Dereek told him again about his last day in the Ninth Ward house he’d grown up in, which, having lasted through four previous generations in his family, was swallowed in minutes by the flood. When the helicopter’s rescue basket lifted him high above the neighborhood, he had looked down at the horror. As he rose higher, so did the water, it seemed, engulfing the house as it collapsed and floated in the current, disappearing from view. He knew his house and every other house of the block would not survive this. The world he’d known was gone.
He had promised his father years before when he died that he would take good care of the house and pass it down the line. Children, grandchildren, great-grandchildren. Each new generation of Bradfords born with a house waiting for them. He had plans to bump out the kitchen the way his mother, who years before lost a mid-life battle with diabetes, had always wanted. But now, the rumors about the future of the Lower Nine kept him awake at night.
“My granddaddy owned that land, free and clear, and so did his daddy before him,” he said shaking his head. “That piece of land is all I got, you know what I’m sayin? It’s like family. It’s
mine.
They got no right to it.”
Julian had heard the rumors, floating mostly from meetings held around town as city officials grappled with the fragile future of New Orleans. To many, it seemed the close-knit black community was as disposable as the land near his father’s house in the Treme that had been destroyed forty years ago to make way for the 1-10 overpass. He understood who “they” were: the planners and players, movers and shakers who, now that so much of the city was uninhabitable, talked of reshaping it with a different footprint, one that left out the lower-lying neighborhoods of the working class. The guys in the suits didn’t seem to know much about how their ancestors—freed slaves, many of them—had all sweated blood over their own patch of land for the future of their children and children’s children, and they didn’t much care.
Julian’s life in New York was far removed from the thrust and parry, the pull and give of precious family land. His thousand square foot co-op over a Brooklyn Wash-a-teria was free of the ties of ancestral history. But hearing Dereek’s words, he thought of Silver Creek. That plot of land had placed him, alongside his old friends, square in the middle of a struggle to preserve the past. His father had tried so many times to tell him—land meant history, and history meant you knew who you were. It was the legend that helped decipher the map of your life.
Even if you were poor and didn’t have, as his father used to say, two dimes to rub together, land meant you always had a place in the world. Julian had grown up with folks who owned little more than a ragged patch of dirt, but held their heads up high.

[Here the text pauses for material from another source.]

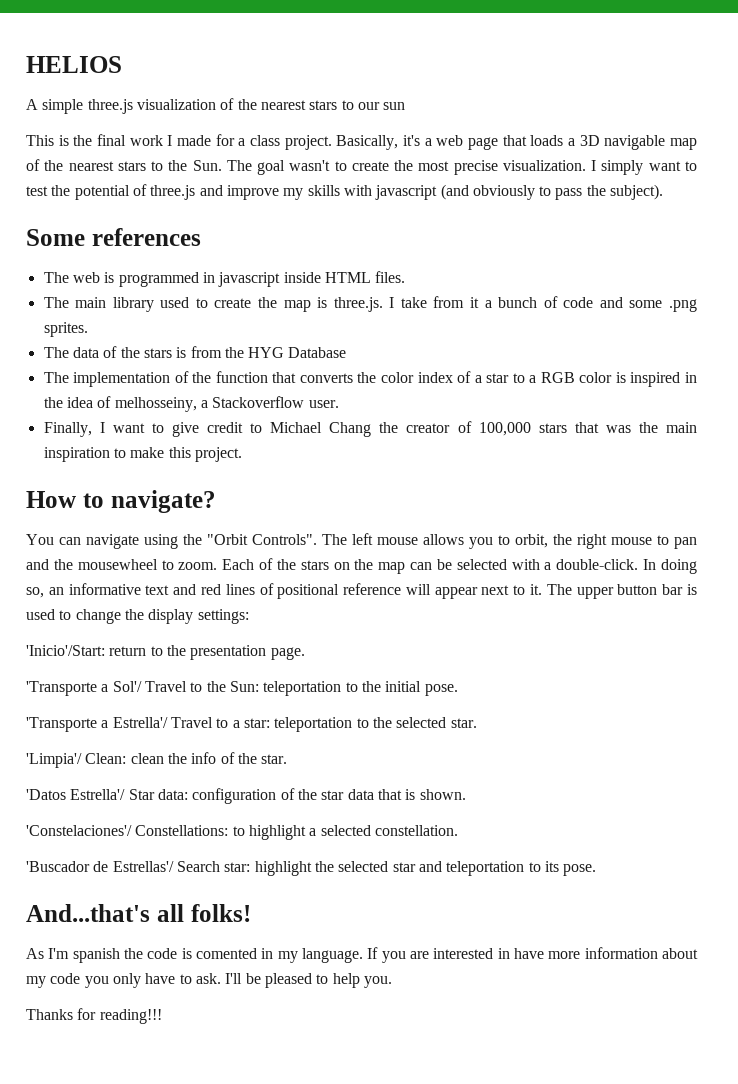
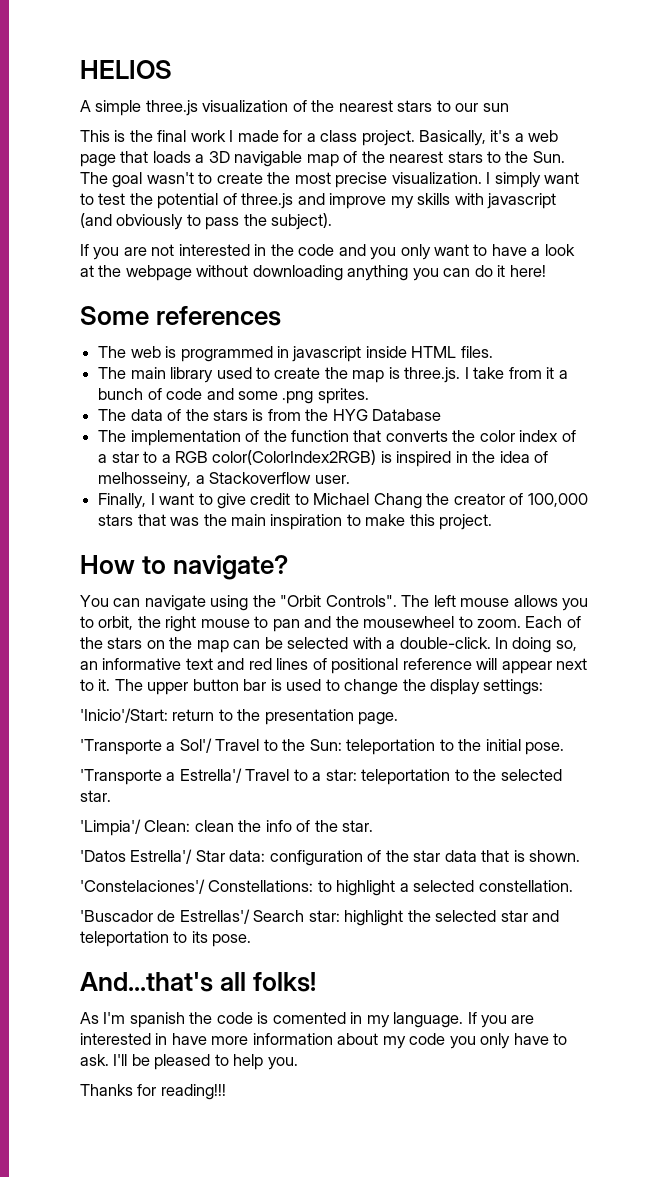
(664, 192) none -> [80,244,575,260] [80,265,546,281] // If you are not interested in the code and you only want to have a look at the webpage without downloading anything you can do it here!
[579,372,613,383] color -> [212,450,377,465] color(ColorIndex2RGB)

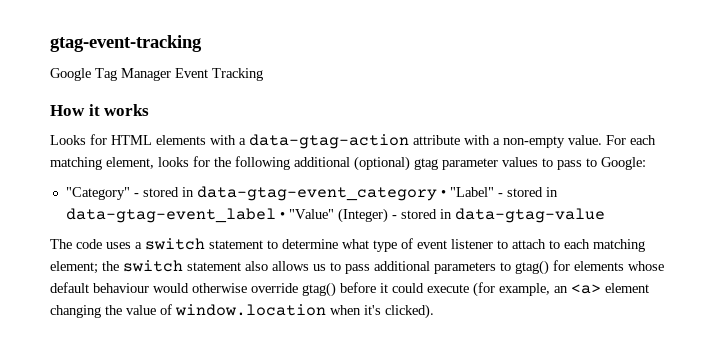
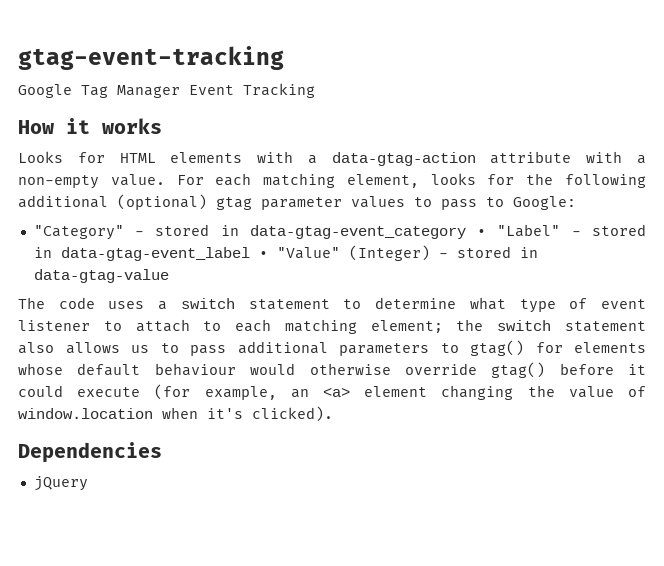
(434, 311) none -> [18,442,162,463] [33,476,88,491] // Dependencies // jQuery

At least they had
that
.
With the street lamps not working, the only light on the block was the glimmer of the pale autumn moon. Dereek had always had a youthful face, and usually looked younger than his twentysomething years. But now, washed in hard angles of light and shadow, it glowed with the deep pallor of a man in struggle, the young eyes aged by a reflection of all he had seen. It was a look that had become too familiar in New Orleans lately: lost, despairing, stunned. But somehow, Dereek’s large, dark eyes still reflected the faintest trace of hope.